## TASK INSTRUCTIONS
Among the lines of the records below, copy those that hold the word "down".

## PROVIDED DATA
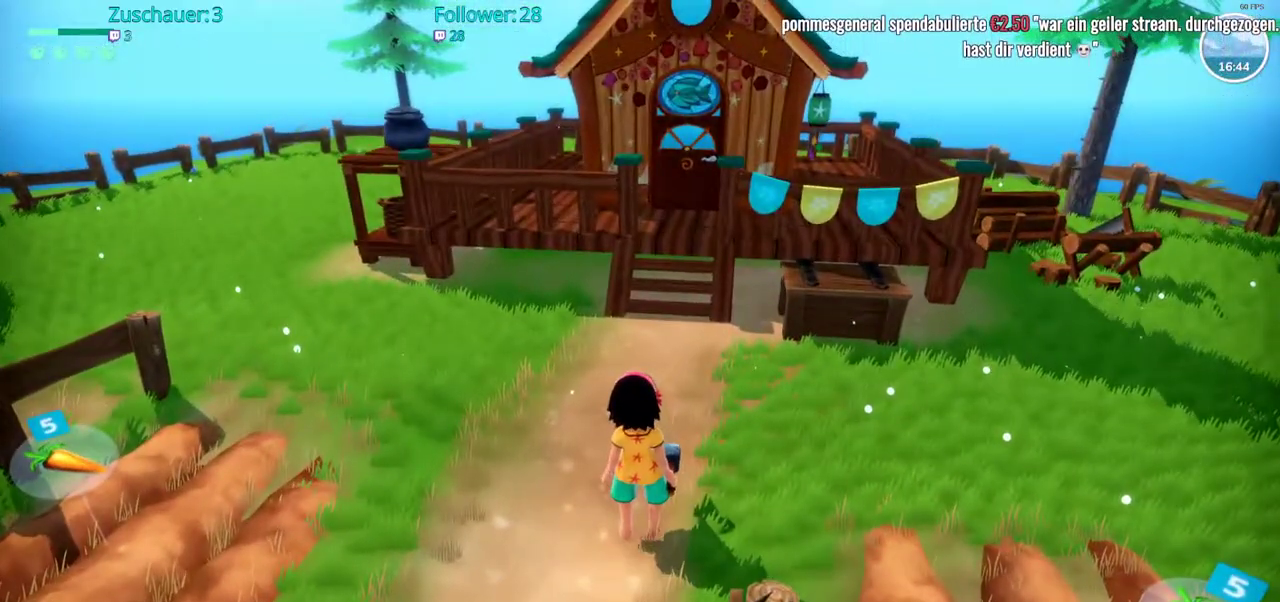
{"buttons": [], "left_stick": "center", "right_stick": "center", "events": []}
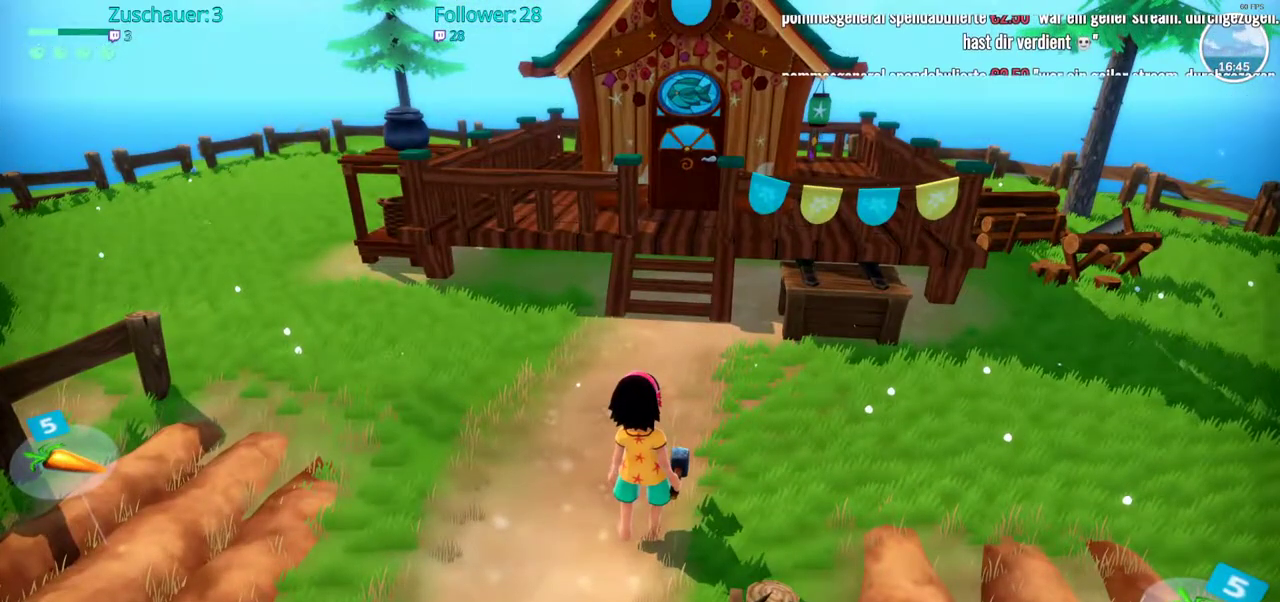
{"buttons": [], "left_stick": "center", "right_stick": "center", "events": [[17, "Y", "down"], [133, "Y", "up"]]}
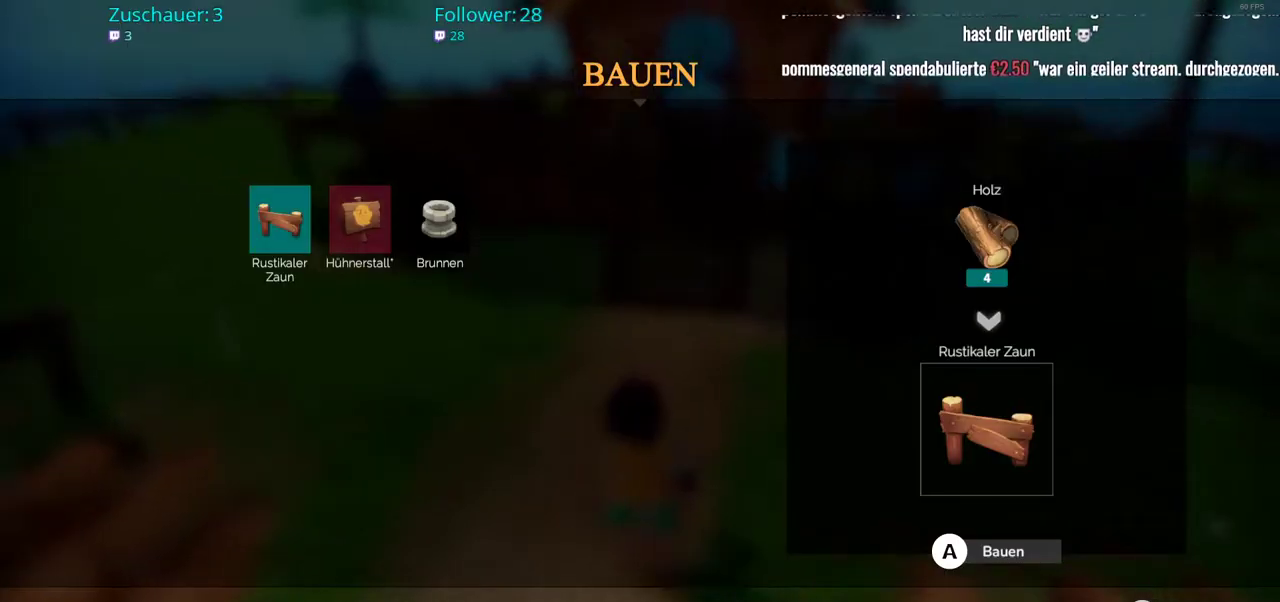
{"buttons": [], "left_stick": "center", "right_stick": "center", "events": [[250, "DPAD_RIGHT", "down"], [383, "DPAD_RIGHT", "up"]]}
==
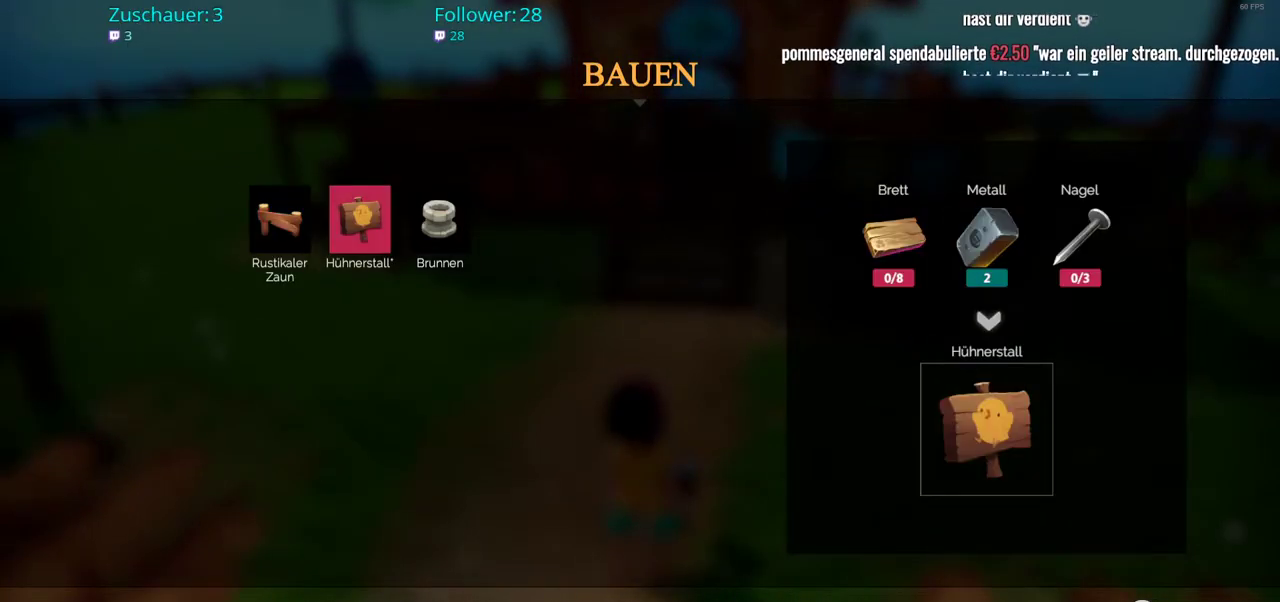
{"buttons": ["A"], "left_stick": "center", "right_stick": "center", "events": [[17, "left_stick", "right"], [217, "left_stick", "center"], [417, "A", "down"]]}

## RESPONSE FOR THIS EXERCISE
{"buttons": [], "left_stick": "center", "right_stick": "center", "events": [[17, "Y", "down"], [133, "Y", "up"]]}
{"buttons": [], "left_stick": "center", "right_stick": "center", "events": [[250, "DPAD_RIGHT", "down"], [383, "DPAD_RIGHT", "up"]]}
{"buttons": ["A"], "left_stick": "center", "right_stick": "center", "events": [[17, "left_stick", "right"], [217, "left_stick", "center"], [417, "A", "down"]]}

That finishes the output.